The Germans began training their dogs at seven months old with a regimen of exercise, and the dogs were allowed to associate only with their trainers and assistants. Barking was discouraged and the dogs were not allowed to develop a taste for hunting game. They were positively trained using praise, not punishment, and slowly inured to gunshots and other war noises.

Just a few years after Captain Max von Stephanitz founded the breed, the German Shepherd dog became king of the military dogs. After 1907, the many enthusiastic German Shepherd clubs across Germany were amalgamated into a large organization under the leadership of the Crown Prince and the Imperial General Staff called “Der Verein fur Deutsche Schaferhunde.” The German Shepherd soon proved its ability to perform just about any assigned task as military dogs. Their courage amazed not only the German soldiers, but the American and English military as well. In Germany after the war, the German Shepherd became the first “seeing eye dog” to guide blinded soldiers.

The Prince of Red Cross dogs in war was the Boxer. The Boxer also guarded and patrolled, acted as messenger dogs and served as pack-carriers and attack dogs. The ancestors of German Pedigreed “Boxers” were dogs owned by Kaiser Wilhelm and King Edward VII of England, the result of a cross between the German Mastif (Great Dane) and the English Bulldog, a combination suggested by the Kaiser. In 1894, three Germans decided to stabilize the breed and put it on exhibition at a dog show in Munich in 1895. Ironically, the first U.S. Red Cross Dogs were a gift of six puppies from Kaiser Wilhelm’s own kennel that were given to the Red Cross by a private party in 1916.
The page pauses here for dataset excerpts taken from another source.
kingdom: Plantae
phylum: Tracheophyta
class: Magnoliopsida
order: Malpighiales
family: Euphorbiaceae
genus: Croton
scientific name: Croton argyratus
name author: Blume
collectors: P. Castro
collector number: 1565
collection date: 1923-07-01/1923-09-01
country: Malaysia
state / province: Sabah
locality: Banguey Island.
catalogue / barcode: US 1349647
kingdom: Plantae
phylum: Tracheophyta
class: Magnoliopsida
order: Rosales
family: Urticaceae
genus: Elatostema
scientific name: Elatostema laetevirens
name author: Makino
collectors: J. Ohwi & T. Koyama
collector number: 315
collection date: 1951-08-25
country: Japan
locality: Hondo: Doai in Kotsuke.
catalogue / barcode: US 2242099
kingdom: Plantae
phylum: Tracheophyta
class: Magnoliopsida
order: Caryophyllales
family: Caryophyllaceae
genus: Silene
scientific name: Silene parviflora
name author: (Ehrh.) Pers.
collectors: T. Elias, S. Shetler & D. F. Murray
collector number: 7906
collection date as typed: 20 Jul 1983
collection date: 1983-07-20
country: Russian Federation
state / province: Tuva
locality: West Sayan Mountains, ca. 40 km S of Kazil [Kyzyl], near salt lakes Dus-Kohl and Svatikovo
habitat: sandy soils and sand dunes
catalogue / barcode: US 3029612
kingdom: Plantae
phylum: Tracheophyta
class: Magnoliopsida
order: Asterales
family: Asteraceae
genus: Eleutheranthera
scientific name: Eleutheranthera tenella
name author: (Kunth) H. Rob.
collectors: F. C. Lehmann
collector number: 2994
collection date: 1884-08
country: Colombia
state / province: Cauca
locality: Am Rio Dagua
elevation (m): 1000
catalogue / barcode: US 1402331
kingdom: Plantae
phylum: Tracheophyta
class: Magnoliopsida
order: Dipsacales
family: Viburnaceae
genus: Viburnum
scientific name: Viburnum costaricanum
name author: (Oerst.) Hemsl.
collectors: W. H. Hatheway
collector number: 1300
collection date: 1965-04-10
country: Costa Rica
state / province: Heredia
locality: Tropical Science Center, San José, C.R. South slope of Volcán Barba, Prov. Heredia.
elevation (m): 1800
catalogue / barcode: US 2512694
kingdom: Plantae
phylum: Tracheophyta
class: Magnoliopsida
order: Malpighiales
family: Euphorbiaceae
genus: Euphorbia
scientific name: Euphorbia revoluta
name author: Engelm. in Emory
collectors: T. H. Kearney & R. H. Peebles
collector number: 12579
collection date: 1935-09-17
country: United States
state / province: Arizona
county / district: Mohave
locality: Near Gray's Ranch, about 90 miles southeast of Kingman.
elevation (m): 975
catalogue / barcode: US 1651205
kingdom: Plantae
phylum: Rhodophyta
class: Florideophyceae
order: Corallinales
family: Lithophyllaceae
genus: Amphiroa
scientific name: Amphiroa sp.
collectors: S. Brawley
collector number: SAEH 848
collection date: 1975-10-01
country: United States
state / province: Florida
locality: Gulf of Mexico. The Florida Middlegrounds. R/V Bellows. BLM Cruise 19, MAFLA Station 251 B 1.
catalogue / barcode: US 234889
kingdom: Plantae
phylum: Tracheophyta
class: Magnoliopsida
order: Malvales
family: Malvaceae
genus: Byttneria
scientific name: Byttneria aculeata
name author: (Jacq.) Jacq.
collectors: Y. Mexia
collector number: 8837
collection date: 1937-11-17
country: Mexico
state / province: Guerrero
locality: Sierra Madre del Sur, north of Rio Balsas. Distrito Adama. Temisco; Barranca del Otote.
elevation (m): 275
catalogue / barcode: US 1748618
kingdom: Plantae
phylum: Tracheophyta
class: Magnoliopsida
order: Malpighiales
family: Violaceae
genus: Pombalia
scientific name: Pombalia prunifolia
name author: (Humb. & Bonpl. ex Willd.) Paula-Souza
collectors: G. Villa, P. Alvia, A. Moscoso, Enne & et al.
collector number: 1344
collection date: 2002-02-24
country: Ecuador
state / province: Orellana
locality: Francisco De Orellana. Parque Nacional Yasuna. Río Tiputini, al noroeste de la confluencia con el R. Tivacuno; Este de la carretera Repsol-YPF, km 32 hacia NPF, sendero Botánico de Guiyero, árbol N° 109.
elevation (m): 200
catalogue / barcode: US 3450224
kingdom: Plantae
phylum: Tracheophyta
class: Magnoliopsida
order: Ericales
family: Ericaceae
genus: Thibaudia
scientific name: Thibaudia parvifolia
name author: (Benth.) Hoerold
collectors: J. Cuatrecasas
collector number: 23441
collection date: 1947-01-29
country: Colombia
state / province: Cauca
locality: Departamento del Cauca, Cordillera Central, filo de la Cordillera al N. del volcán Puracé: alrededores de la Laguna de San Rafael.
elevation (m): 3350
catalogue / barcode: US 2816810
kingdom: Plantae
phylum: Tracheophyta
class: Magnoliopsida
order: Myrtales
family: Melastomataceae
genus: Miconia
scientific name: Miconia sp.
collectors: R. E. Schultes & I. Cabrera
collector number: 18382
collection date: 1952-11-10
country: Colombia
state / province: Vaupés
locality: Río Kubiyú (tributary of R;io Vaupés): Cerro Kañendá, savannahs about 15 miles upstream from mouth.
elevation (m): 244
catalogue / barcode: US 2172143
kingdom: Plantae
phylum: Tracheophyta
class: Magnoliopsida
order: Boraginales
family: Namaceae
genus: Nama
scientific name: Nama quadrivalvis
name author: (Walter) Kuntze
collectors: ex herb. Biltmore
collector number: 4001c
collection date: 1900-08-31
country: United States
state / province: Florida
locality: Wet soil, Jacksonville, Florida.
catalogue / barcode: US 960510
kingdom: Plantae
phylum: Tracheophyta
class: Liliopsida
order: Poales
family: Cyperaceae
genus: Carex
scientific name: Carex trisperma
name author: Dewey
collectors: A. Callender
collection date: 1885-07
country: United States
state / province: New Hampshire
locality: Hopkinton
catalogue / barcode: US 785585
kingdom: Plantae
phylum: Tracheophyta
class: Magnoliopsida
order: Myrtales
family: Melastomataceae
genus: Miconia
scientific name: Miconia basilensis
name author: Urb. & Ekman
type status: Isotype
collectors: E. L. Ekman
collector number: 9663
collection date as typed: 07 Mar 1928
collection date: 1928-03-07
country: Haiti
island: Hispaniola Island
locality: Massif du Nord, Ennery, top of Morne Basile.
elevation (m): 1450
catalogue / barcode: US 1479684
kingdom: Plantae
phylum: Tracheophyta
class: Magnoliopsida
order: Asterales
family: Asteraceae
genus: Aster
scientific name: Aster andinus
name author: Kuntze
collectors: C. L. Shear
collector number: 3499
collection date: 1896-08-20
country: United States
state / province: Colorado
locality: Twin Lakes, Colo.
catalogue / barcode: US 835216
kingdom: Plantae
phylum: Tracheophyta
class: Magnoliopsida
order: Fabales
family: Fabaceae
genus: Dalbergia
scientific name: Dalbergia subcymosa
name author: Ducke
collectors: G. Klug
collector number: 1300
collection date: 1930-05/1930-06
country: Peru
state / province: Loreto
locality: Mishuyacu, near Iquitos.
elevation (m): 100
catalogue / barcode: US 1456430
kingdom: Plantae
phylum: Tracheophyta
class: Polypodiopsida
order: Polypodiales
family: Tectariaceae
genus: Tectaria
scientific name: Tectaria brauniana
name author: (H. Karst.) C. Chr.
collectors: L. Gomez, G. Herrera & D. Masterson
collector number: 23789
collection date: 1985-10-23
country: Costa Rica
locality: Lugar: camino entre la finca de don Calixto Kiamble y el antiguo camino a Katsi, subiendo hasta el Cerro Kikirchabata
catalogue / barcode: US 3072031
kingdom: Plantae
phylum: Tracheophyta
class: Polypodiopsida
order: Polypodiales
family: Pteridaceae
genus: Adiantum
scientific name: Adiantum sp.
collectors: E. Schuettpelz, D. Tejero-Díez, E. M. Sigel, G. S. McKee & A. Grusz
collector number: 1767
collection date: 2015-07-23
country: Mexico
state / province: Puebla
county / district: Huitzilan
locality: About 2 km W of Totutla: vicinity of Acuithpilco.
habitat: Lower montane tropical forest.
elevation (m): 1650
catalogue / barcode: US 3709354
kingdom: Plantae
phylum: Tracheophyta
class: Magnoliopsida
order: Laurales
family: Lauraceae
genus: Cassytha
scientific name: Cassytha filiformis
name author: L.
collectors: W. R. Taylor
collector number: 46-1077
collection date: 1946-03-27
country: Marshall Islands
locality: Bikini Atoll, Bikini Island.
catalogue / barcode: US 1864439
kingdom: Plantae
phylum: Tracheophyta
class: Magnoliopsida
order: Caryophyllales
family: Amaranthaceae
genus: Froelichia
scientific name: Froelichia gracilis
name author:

The Sanitary hounds or Sanitatshunde went on to the fields with saddlebags of medical supplies. They looked for the wounded and comforted the dying. They were trained to either carry their short leash in their mouth if they found wounded or to let it hang loose if they didn’t. They were able to distinguish between the dead and the apparently dead; the former they left untouched while the latter they comforted. While the English and French armies found it impossible to employ ambulance dogs on the western front, but the German army successfully used them, especially during the Russian retreat on the eastern front, and thousands of German soldiers owed their lives to ambulance dogs.

Messenger-dogs constituted an integral part of the German army. a job that required great courage and skill, sometimes under heavy fire, to carry messages between troops. They also transported communications wires by wearing a spool of wire that unwound as the dog ran between its battlefield limits. An infantry regiment was allotted a maximum of 12 dogs, while a battalion might have six, the allotments being made by the Messenger Dog Section (Meldehundstaffel) at the Army Headquarters. The breeds chiefly employed for message carrying work were German sheep-dogs, Dobermanns, Airedale terriers, and Rottweilers. The Germans employed the dogs on the “ liaison “ principle with two keepers and the dog travelling backwards and forwards between both. In the British army the messenger-dog was trained only to make the return journey to the one keeper.

In the Trenches: Dogs don gas masks and a dog leaps across a dangerous abyss.

The German Army had 6,000 trained war dogs at their ready war broke out 1914, and they went straight to the fronts with their regiments. When the war was over, at least 7,000 war dogs from Germany alone had been killed. They had spared thousands of soldiers’ lives.